A prayer of thanks, with a touch of sarcasm, almost as if the person isn't fooled by all the smoke and mirrors, but goes along with it nonetheless.

"Oh what the hell -- surrender yourself!"

You know, soccer...football...futebol...calcio...is a religion.

Its adherents are fanatics.

They congregate at least once a week to share their devotions.

They witness manifest triumph based on their beliefs. But sometimes heartache.

Why God why? they cry. But still they go to Church.

Ahh, but when things go right, they chant, they cry, they sing hosannas on high! From full-throated voices, come sounds of ecstasy, of expectation.

And like all good religions, soccer has to deliver a miracle every once in a while, to keep the faith going.

And yesterday, it just did.

UPDATE: Watch it too. Thanks Il Genio!


  • Faaannntasticoooooo!!!!

    By Blogger Jose Aguirre, at Wed Sep 14, 06:01:00 pm GMT-4  

  • Cubanito, Cubanito, que haces gustando del fútbol, eh?!?

    Pues que chevere. Pareces el Cubano-Americano perfecto. :)


    By Blogger vbspurs, at Wed Sep 14, 06:13:00 pm GMT-4  

  • Fijate que casi perfecto, ya que nadie es perfecto! :)

    Mi hija menor juega futbol y asi es que yo me he convertido en fanatico de
    futbol despues de viejo!

    Y tu, una mujer que le gustan los deportes, eres casi perfecta tambien! :)

    By Blogger Jose Aguirre, at Wed Sep 14, 10:20:00 pm GMT-4  

  • Mi hija menor juega futbol y asi es que yo me he convertido en fanatico de futbol

    That's wonderful, Jose. I wonder how many previously non-soccer CA dads have been, due to their children getting on the soccer bandwagon.

    despues de viejo!

    Que dices! ;)

    Y tu, una mujer que le gustan los deportes, eres casi perfecta tambien! :)

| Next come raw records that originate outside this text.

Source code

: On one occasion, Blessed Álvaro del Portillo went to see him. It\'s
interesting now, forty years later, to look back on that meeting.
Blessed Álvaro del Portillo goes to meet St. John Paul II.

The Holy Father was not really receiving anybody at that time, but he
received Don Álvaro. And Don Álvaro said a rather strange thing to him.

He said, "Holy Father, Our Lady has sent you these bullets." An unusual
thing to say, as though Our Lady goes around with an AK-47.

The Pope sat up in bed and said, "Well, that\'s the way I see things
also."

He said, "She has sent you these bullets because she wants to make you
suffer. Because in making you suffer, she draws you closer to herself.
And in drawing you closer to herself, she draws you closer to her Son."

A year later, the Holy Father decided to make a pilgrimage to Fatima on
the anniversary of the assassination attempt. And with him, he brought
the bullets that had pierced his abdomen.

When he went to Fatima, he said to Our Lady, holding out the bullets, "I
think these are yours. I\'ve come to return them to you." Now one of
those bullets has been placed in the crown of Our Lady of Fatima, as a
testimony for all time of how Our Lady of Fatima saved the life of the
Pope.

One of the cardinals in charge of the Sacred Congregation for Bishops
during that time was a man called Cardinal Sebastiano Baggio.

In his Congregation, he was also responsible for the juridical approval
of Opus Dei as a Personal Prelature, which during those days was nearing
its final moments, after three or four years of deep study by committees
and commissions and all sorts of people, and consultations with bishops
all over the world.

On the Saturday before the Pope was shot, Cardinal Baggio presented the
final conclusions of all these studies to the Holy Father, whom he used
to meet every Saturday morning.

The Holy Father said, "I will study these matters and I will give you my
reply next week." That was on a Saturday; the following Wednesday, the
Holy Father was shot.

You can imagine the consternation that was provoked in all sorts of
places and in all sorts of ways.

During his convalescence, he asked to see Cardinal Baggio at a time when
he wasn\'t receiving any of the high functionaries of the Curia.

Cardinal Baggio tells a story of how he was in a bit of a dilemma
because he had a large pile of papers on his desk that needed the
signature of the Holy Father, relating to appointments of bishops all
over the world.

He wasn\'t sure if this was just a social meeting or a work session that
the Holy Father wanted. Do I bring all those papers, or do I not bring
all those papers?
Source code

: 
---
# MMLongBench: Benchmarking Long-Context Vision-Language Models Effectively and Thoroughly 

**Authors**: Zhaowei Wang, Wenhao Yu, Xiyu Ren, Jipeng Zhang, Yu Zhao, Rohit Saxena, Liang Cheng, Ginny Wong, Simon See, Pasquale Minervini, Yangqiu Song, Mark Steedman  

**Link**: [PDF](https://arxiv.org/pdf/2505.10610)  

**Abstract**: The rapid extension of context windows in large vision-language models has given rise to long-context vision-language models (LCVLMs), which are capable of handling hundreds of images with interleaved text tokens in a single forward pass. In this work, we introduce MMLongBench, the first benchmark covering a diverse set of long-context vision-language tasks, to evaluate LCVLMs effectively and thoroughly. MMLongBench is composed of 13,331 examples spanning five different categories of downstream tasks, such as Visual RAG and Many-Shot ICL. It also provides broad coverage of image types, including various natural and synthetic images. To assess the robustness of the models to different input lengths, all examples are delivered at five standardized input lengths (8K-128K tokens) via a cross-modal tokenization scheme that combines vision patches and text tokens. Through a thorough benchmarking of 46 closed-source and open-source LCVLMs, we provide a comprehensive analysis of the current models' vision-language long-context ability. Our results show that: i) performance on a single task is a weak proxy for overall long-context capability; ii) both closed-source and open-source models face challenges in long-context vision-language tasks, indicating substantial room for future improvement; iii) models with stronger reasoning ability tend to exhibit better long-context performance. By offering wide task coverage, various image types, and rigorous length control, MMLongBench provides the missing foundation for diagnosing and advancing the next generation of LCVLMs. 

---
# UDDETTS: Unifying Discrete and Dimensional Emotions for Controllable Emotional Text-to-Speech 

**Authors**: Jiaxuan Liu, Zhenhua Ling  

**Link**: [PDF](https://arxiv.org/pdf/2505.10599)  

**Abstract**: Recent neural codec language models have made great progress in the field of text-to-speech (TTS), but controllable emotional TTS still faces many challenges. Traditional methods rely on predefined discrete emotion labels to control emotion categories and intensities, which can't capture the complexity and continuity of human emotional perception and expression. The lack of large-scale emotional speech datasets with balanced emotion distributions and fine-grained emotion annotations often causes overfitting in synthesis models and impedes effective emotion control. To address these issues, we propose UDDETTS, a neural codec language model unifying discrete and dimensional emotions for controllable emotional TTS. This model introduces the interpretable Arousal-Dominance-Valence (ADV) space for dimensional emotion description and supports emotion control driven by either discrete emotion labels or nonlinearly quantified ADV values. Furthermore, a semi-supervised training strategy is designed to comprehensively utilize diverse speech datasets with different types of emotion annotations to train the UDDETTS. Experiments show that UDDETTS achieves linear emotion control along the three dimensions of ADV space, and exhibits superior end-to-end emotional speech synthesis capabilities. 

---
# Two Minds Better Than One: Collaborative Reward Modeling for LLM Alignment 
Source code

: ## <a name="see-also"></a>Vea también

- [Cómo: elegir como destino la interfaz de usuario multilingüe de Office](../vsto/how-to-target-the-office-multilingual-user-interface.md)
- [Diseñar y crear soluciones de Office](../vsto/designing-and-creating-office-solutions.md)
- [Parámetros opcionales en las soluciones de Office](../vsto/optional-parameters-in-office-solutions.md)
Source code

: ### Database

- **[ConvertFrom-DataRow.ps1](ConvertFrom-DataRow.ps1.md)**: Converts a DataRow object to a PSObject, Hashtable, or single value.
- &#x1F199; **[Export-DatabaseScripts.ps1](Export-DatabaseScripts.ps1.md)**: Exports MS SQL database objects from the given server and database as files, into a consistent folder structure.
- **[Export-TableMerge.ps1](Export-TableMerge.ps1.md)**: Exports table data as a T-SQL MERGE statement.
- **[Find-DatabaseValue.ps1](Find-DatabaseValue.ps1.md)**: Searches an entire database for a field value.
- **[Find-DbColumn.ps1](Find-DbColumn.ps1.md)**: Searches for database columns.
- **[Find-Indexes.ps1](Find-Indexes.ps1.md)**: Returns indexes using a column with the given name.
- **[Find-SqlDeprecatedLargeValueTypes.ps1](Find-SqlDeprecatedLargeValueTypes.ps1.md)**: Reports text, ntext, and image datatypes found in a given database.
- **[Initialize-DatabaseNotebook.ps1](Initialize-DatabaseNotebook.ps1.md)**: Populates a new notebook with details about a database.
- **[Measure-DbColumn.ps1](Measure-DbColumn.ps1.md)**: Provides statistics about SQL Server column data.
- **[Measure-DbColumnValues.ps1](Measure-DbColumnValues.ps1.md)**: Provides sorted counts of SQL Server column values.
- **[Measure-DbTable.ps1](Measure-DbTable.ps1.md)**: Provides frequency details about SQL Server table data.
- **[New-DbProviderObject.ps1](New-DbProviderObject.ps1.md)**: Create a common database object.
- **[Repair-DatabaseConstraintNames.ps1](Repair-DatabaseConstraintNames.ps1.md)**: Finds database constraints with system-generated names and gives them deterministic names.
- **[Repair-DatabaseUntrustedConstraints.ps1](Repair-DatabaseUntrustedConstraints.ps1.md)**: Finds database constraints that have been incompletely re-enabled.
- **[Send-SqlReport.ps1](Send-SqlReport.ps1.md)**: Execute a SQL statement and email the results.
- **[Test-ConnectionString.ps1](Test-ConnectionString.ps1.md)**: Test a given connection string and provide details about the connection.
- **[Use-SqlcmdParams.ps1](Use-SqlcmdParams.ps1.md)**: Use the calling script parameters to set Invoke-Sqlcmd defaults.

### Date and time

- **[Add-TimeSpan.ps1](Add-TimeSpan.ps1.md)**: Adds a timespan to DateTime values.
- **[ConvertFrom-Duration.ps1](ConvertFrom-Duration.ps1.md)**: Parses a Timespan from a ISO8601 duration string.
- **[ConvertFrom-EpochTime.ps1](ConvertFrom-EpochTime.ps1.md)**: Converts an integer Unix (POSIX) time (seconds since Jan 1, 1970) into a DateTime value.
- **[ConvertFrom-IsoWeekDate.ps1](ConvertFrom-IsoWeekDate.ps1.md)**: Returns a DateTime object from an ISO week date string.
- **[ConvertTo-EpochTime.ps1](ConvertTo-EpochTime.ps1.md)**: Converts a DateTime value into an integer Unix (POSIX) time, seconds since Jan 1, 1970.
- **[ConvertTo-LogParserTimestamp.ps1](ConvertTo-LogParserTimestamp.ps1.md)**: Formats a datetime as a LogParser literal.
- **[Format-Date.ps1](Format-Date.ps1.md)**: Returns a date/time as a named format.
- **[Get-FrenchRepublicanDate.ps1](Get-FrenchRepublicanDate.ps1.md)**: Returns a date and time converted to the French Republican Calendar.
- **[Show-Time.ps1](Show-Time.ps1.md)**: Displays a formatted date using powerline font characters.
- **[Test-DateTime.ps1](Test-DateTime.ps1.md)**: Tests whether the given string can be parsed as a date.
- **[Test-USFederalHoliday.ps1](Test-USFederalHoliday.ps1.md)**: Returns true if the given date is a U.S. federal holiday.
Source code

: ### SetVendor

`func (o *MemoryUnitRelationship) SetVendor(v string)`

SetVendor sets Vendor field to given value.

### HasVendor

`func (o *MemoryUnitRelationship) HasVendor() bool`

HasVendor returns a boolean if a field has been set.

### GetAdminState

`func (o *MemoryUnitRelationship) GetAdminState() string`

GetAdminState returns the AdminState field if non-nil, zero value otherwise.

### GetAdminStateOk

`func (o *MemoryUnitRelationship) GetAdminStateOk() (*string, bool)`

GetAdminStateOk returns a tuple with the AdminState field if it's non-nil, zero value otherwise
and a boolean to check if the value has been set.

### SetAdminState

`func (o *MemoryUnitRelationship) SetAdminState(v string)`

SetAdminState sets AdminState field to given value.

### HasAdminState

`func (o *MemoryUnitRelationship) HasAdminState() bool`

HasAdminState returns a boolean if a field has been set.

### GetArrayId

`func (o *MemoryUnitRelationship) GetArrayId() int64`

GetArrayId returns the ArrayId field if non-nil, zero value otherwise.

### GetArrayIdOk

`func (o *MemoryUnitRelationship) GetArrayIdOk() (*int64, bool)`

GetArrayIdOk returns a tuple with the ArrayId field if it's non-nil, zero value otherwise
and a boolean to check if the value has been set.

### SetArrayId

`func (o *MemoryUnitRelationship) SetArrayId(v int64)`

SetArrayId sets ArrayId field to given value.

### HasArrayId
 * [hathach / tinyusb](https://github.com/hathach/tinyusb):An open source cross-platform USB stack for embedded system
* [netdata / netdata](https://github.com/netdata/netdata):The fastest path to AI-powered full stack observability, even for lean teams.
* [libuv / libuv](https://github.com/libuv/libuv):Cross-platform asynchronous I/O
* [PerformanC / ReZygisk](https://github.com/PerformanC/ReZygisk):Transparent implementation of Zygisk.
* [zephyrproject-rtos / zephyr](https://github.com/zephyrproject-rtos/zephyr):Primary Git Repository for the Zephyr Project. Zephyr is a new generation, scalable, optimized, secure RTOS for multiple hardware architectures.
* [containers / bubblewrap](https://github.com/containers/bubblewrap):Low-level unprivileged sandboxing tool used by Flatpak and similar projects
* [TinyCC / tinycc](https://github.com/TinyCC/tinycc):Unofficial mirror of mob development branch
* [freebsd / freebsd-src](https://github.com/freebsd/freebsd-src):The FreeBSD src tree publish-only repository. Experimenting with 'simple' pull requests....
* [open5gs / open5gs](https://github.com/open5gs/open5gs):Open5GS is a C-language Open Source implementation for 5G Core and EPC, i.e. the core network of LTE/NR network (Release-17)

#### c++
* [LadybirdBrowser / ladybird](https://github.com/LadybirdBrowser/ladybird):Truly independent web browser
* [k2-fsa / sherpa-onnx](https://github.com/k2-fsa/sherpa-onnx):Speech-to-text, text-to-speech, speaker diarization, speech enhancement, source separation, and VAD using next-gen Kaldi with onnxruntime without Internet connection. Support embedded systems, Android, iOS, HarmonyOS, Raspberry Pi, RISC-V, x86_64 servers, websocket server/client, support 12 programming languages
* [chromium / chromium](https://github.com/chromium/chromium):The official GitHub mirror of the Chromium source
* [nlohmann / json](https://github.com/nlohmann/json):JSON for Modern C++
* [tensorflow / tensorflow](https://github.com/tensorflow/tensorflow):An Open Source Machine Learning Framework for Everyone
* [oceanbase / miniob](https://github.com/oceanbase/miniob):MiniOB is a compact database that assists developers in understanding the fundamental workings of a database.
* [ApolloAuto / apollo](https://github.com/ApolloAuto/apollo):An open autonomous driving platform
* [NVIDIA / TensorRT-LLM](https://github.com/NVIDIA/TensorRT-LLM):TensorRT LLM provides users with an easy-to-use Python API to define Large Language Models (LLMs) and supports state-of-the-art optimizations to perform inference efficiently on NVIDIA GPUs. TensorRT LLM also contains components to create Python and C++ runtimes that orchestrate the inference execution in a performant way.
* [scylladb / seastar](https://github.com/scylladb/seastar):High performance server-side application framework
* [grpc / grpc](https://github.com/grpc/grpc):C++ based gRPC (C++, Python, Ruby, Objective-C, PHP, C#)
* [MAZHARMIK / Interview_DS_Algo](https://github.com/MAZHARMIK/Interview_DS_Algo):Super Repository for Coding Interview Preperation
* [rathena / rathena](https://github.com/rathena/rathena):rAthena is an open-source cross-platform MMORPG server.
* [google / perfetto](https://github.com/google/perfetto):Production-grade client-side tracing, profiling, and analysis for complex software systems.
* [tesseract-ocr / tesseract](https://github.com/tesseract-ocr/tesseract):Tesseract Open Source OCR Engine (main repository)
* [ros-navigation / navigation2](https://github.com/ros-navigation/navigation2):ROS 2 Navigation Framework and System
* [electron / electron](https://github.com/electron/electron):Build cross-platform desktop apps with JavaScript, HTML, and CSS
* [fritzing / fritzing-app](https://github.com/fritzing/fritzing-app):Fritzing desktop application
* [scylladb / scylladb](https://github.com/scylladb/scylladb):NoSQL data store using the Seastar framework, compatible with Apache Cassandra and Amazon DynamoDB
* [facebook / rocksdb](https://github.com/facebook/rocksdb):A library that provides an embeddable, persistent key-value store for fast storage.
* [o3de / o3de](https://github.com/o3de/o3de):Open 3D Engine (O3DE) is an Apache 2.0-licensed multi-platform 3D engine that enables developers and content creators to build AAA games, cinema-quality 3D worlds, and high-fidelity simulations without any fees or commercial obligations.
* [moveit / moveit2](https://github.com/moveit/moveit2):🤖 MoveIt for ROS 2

    I was very athletic when younger, then I broke my leg, and I've been largely sedentary for 4 years!

    Such is life, right?


    By Blogger vbspurs, at Thu Sep 15, 12:37:00 am GMT-4  

  • Somehow I don't picture you sedentary!!!!

    Estoy medio borracho after "boys night out"; hope que no hay muchos typos!!!

    Besos, Jose

    By Blogger Jose Aguirre, at Thu Sep 15, 01:25:00 am GMT-4  

  • Somehow I don't picture you sedentary!!!!

    Well, it's been 6 months since I went blading in Lincoln Road. Que pena.

    Estoy medio borracho after "boys night out"; hope que no hay muchos typos!!!

    Shaken, but not stirred, Jose.

    Y cuidado con no parkear en la loma del vecino!


    By Blogger vbspurs, at Thu Sep 15, 02:15:00 am GMT-4  

  • Pffft.
    I've scored better at 5-a-side ;-)

    By Blogger Kullrad, at Thu Sep 15, 06:52:00 am GMT-4  

  • Parkear under the influence? I think I need to be careful and not BUI (Blog Under Influence) in the future!!!

    The toughest part last night was interpreting those letters I had to copy in order to post!

    By Blogger Jose Aguirre, at Thu Sep 15, 08:58:00 am GMT-4  

  • Great goal, but I have to admit the best (and funniest) part was listening to the Argentinian call. If the goal scorer's name was, say, Garcia instead of Kaka, the goal call wouldn't have been anything special.

    Just let your imagination run a little to see what I mean (it helps to know that "Kaka", pronounced with the accent on the first 'a', is Spanish for bowel movement). ;)

    Cheers from another Cuban-American soccer (futbol) fan.